Introduction to Big Data and AI
A few years ago, the business technology world’s favourite buzzword was ‘Big Data’ – a reference to organisations’ mass collection of information that could be used to suggest previously unexplored ways of operating, and float ideas about what strategies they may best pursue. What’s becoming increasingly apparent is that the problems companies faced in using Big Data to their advantage still remain, and it’s a new technology – AI – that’s making those problems rise once again to the surface. Without tackling the problems that beset Big Data, AI implementations will continue to fail.
Problems with Big Data and AI
The vast majority of problems stem from the data resources themselves. To understand the issue, consider the following sources of information used in a very average working day. In a small-to-medium sized business, these sources include spreadsheets, stored on users’ laptops, in Google Sheets, Office 365 cloud, the customer relationship manager (CRM) platform, email exchanges between colleagues, customers, suppliers, word documents, PDFs, web forms, and messaging apps.

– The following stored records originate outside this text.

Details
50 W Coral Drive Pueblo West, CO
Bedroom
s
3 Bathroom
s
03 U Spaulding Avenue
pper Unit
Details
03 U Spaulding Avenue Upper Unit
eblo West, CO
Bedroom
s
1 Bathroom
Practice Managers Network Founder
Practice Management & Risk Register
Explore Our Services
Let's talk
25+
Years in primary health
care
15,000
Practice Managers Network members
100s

Data Sources in Enterprise Businesses
In an enterprise business, the sources of information are even more extensive, including all of the above, plus enterprise resource planning (ERP) systems, real-time data feeds, data lakes, and disparate databases behind multiple point-products. It’s worth noting that this list isn’t comprehensive, and nor is it intended to be. What it demonstrates is that in just five lines, there are around a dozen places where information can be found.
The Challenge of AI-Ready Data
What Big Data needed (perhaps still needs) and what AI projects also rest on, is somehow bringing all those elements together in such a way that a computer algorithm can make sense of it. Marketing behemoth Gartner’s hype cycle for artificial intelligence, 2024, placed AI-Ready Data on the upward curve of the hype cycle, estimating it would be 2-5 years before it reached the ‘plateau of productivity’. Given that AI systems mine and extract data, most organisations – save those of the very largest size – don’t have the foundations on which to build, and may not have AI assistance in the endeavour for another 1-4 years.

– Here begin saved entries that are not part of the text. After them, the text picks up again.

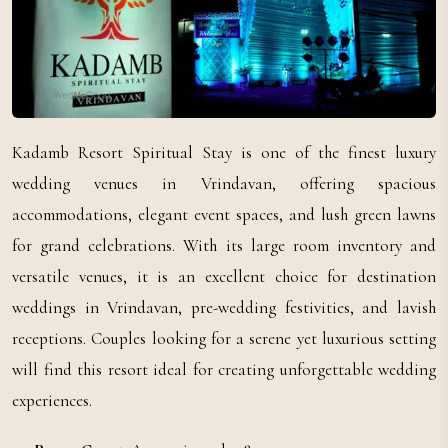
Kadamb Resort Spiritual Stay is one of the finest luxury
wedding venues in Vrindavan, offering spacious
accommodations, elegant event spaces, and lush green lawns
for grand celebrations. With its large room inventory and
versatile venues, it is an excellent choice for destination
weddings in Vrindavan, pre-wedding festivities, and lavish
receptions. Couples looking for a serene yet luxurious setting
will find this resort ideal for creating unforgettable wedding
experiences.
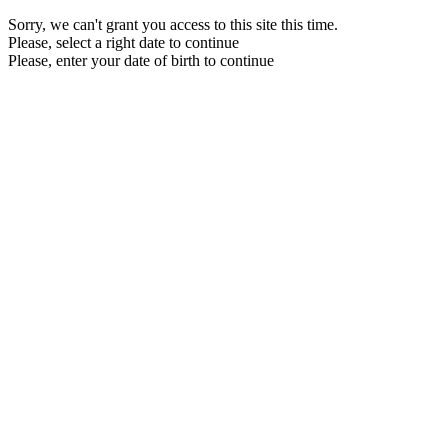
Sorry, we can't grant you access to this site this time.
Please, select a right date to continue
Please, enter your date of birth to continue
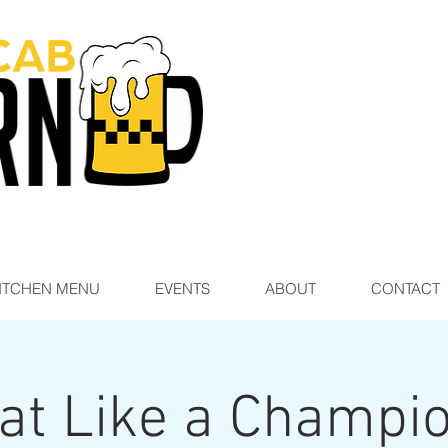
ITCHEN MENU
EVENTS
ABOUT
CONTACT
at Like a Champi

Underlying Problems with AI Implementation
The underlying problem for AI implementation is the same as dogged Big Data innovations as they, in the past, made their way through the hype cycle – from innovation trigger, peak of inflated expectations, trough of disillusionment, slope of enlightenment, to plateau of productivity – data comes in many forms; it can be inconsistent; perhaps it adheres to different standards; it may be inaccurate or biased; it could be highly sensitive information, or old and therefore irrelevant.
Transforming Data for AI
Transforming data so it’s AI-ready remains a process that’s as relevant today (perhaps more so) than it’s ever been. Those companies wanting to get a jump start could experiment with the many data treatment platforms currently available, and as is becoming the common advice, might begin with discrete projects as test-beds to assess the effectiveness of emerging technologies. The advantage of the latest data preparation and assembly systems is that they are designed to prepare an organisation’s information resources in ways that are designed for the data to be used by AI value-creation platforms.

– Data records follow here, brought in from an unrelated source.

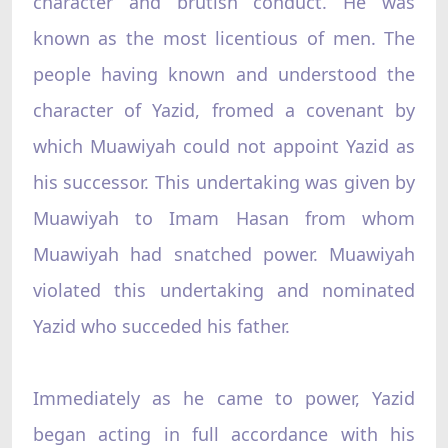
character and brutish conduct. He was
known as the most licentious of men. The
people having known and understood the
character of Yazid, fromed a covenant by
which Muawiyah could not appoint Yazid as
his successor. This undertaking was given by
Muawiyah to Imam Hasan from whom
Muawiyah had snatched power. Muawiyah
violated this undertaking and nominated
Yazid who succeded his father.
Immediately as he came to power, Yazid
began acting in full accordance with his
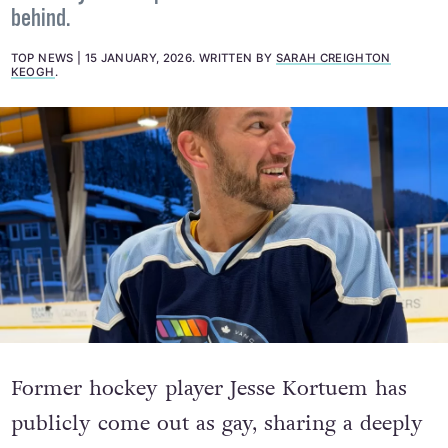
behind.
TOP NEWS
15 JANUARY, 2026
.
WRITTEN BY
SARAH CREIGHTON
KEOGH
.
Former hockey player Jesse Kortuem has
publicly come out as gay, sharing a deeply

Benefits of Data Preparation Systems
They can offer, for example, carefully-coded guardrails that will help ensure data compliance, and protect users from accessing biased or commercially-sensitive information. But the challenge of producing coherent, safe, and well-formulated data resources remains an ongoing issue. As organisations gain more data in their everyday operations, compiling up-to-date data resources on which to draw is a constant process. Where big data could be considered a static asset, data for AI ingestion has to be prepared and treated in as close to real-time as possible.
Conclusion
The situation therefore remains a three-way balance between opportunity, risk, and cost. Never before has the choice of vendor or platform been so crucial to the modern business. With the correct approach to data transformation and AI implementation, businesses can unlock the full potential of their data and stay ahead of the competition.
FAQs
Q: What is Big Data?
A: Big Data refers to the mass collection of information by organisations that can be used to suggest new ways of operating and strategies to pursue.
Q: What are the problems with AI implementation?
A: The problems with AI implementation stem from the data resources themselves, including inconsistencies, biases, and sensitivities.
Q: How can businesses prepare their data for AI?
A: Businesses can prepare their data for AI by using data treatment platforms and beginning with discrete projects as test-beds to assess the effectiveness of emerging technologies.
Q: What is the benefit of using data preparation systems?
A: The benefit of using data preparation systems is that they can help ensure data compliance and protect users from accessing biased or commercially-sensitive information.
Q: Why is it important to prepare data in real-time?
A: It is important to prepare data in real-time because data for AI ingestion has to be prepared and treated in as close to real-time as possible, unlike big data which can be considered a static asset.